The city has said it will review all the invoices for the work related to the infrastructure, and compare them with market prices to ensure that the costs aren’t inflated. But exactly how the city will do that isn’t entirely clear. This audit would examine some of those processes.
Eglinski has put this topic on his list of seven that he is suggesting commissioners give serious consideration. Eglinski has a larger list of topics that he said are probably lower priority items, but deserve consideration as well. Two of those topics have tie-ins to the recreation center. They are:
• A review of public-private partnership practices. The recreation center is one of the larger public-private partnerships in the city’s history. But this topic also could review some other high-profile projects, such as the proposed hotel development at Ninth and New Hampshire streets and The Oread hotel in the Oread neighborhood. Both of those private projects received significant assistance from City Hall.
• A review of the process for reviewing and approving incentives such as tax increment financing, transportation development districts, tax abatements, and industrial revenue bonds.
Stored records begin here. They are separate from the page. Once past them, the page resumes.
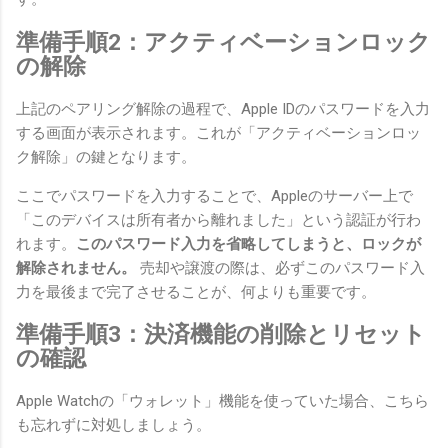
準備手順2：アクティベーションロック
の解除
上記のペアリング解除の過程で、Apple IDのパスワードを入力
する画面が表示されます。これが「アクティベーションロッ
ク解除」の鍵となります。
ここでパスワードを入力することで、Appleのサーバー上で
「このデバイスは所有者から離れました」という認証が行わ
れます。
このパスワード入力を省略してしまうと、ロックが
解除されません。
売却や譲渡の際は、必ずこのパスワード入
力を最後まで完了させることが、何よりも重要です。
準備手順3：決済機能の削除とリセット
の確認
Apple Watchの「ウォレット」機能を使っていた場合、こちら
も忘れずに対処しましょう。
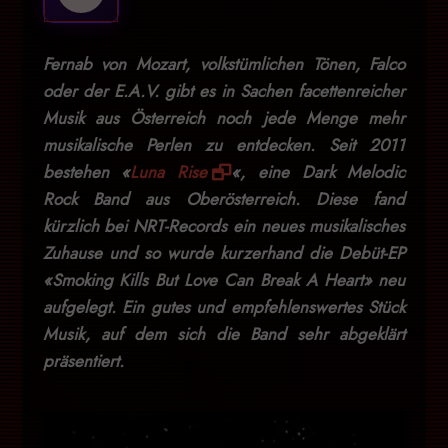
Fernab von Mozart, volkstümlichen Tönen, Falco
oder der E.A.V. gibt es in Sachen facettenreicher
Musik aus Österreich noch jede Menge mehr
musikalische Perlen zu entdecken. Seit 2011
bestehen «
Luna Rise
«, eine Dark Melodic
Rock Band aus Oberösterreich. Diese fand
kürzlich bei NRT-Records ein neues musikalisches
Zuhause und so wurde kurzerhand die Debüt-EP
«Smoking Kills But Love Can Break A Heart» neu
aufgelegt. Ein gutes und empfehlenswertes Stück
Musik, auf dem sich die Band sehr abgeklärt
präsentiert.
The Rock Chalk Park project is expected to receive about $40 million in industrial revenue bonds. But perhaps the biggest incentive the project is receiving is the city is set to pay for essentially all of the roads, streets, sewers and other similar infrastructure to serve the track and field, soccer and softball complex that is part of the Rock Chalk project. Those facilities will be privately-owned by a group led by Fritzel. Kansas University will lease the facilities.
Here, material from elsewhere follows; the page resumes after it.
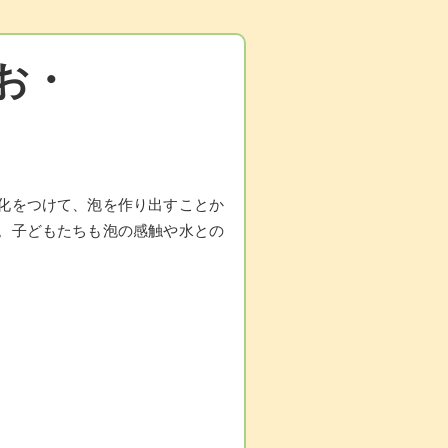
お・
化をつけて、泡を作り出すことか
。子どもたちも泡の感触や水との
Eglinski — who reports directly to the City Commission, rather than to the city manager — is asking commissioners to choose four to five audit topics for him to work on this year. Here’s the complete list of seven higher priority topics that he’s presenting to commissioners:
• Recreation center construction invoice controls;
• Barriers to the city adopting additional performance measurements systems for services provided by City Hall;
• How the city can or should control the amount of fats, oils, and grease dumped into the city’s sewer system;
• A financial indicators report for the city. Eglinski annually completes this report that compares Lawrence’s finances to those of other cities.
• An examination of the police department’s workload, examining the claims that the department needs about 30 additional employees.
• A review of the condition of the city’s sidewalks and the community’s efforts to maintain sidewalks.
Eglinski also compiled a list of 28 other audit topics that he has considered. They include audits of: cable television franchises; capital planning and budgeting; cash control testing; condition of public buildings; downtown parking; vehicle and equipment conditions; financial policies; flow of traffic; finances of the Eagle Bend Golf Course; cost accounting methods for the solid waste division; municipal court workload; funding of outside agencies; the parks and recreation department’s fee waiver policy and scholarship program; the performance of the city’s parking fund; the condition of pavement markings in the city; payment card industry data security standards; process for reviewing and approving economic development incentives; public private partnership practices; purchase card transaction reviews; record retention policies; reliability of the city’s population forecasts and estimates; risk assessment survey of department and program managers; safety and workers compensation; solid waste rate structure; span of control analysis; vehicle and equipment replacement; water conservation.
Commissioners will discuss possible audit topics at their 6:35 p.m. meeting tonight at City Hall.